## Task instructions
Take the listing below and print exactly the lines starting at the line containing "Page size: 1241x1754." and ending at the line containing "List each element's", both ends included, and no others.

___ Supplied records ___

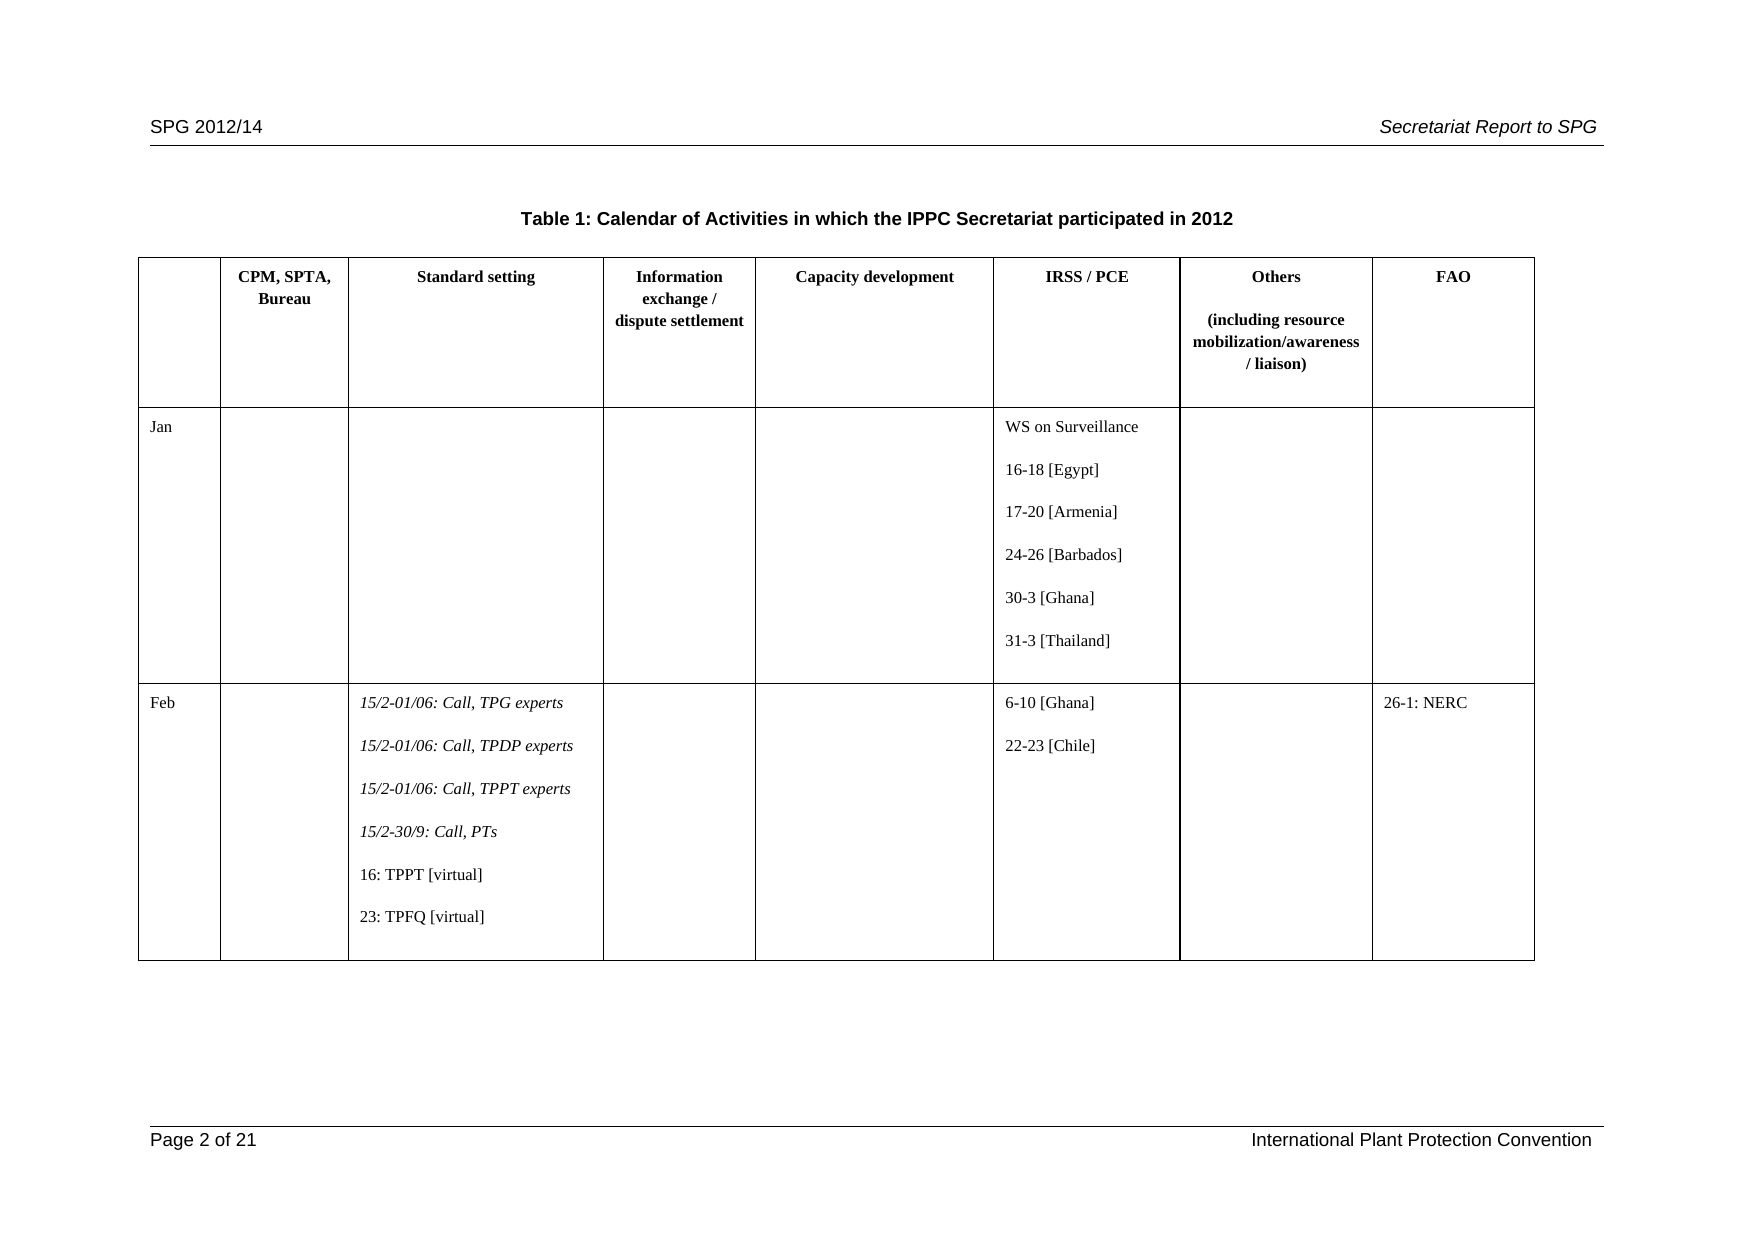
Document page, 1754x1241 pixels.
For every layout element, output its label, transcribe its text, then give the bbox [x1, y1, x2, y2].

___
___ Supplied records ___

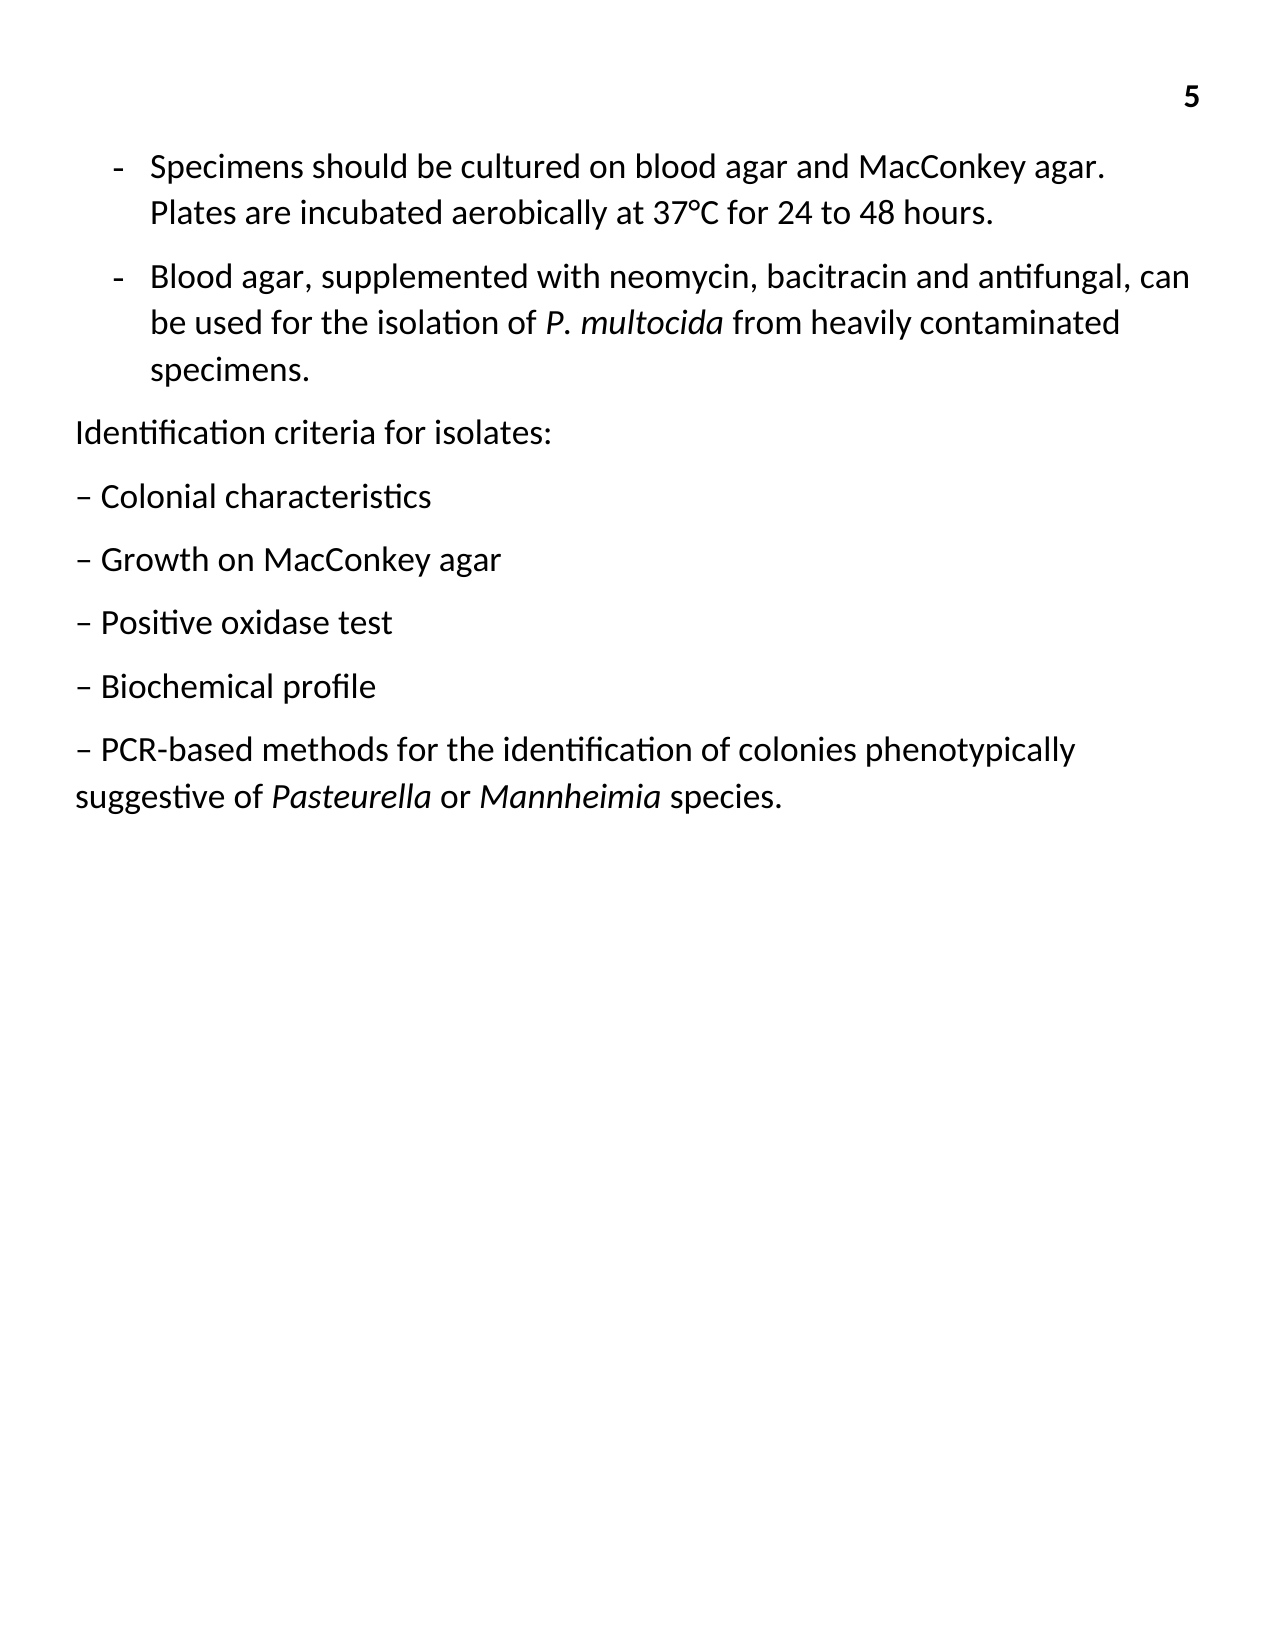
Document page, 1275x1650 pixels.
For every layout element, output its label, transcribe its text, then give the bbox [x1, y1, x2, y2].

___
___ Supplied records ___

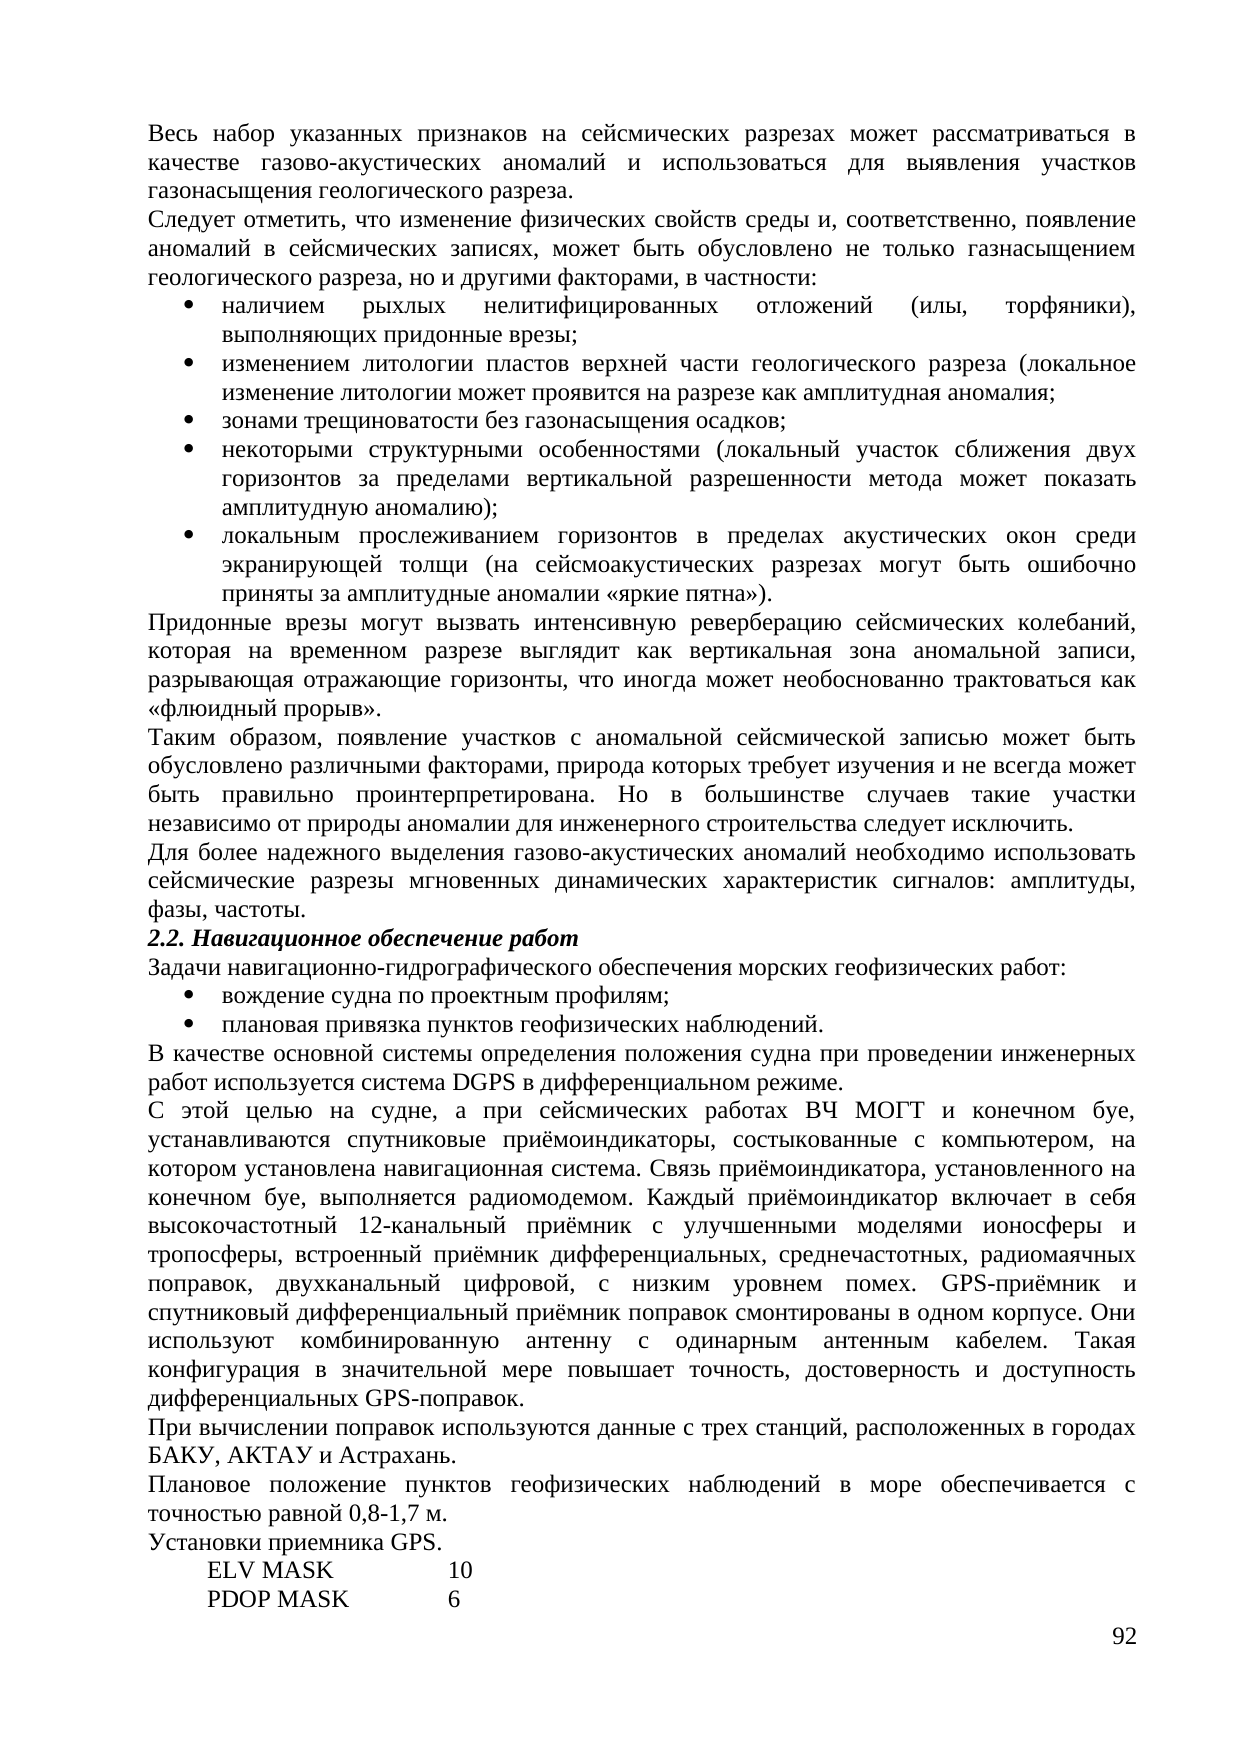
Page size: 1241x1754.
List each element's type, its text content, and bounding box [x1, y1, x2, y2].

___

## Response to the task
Page size: 1241x1754.
List each element's type, its text content, and bounding box [x1, y1, x2, y2].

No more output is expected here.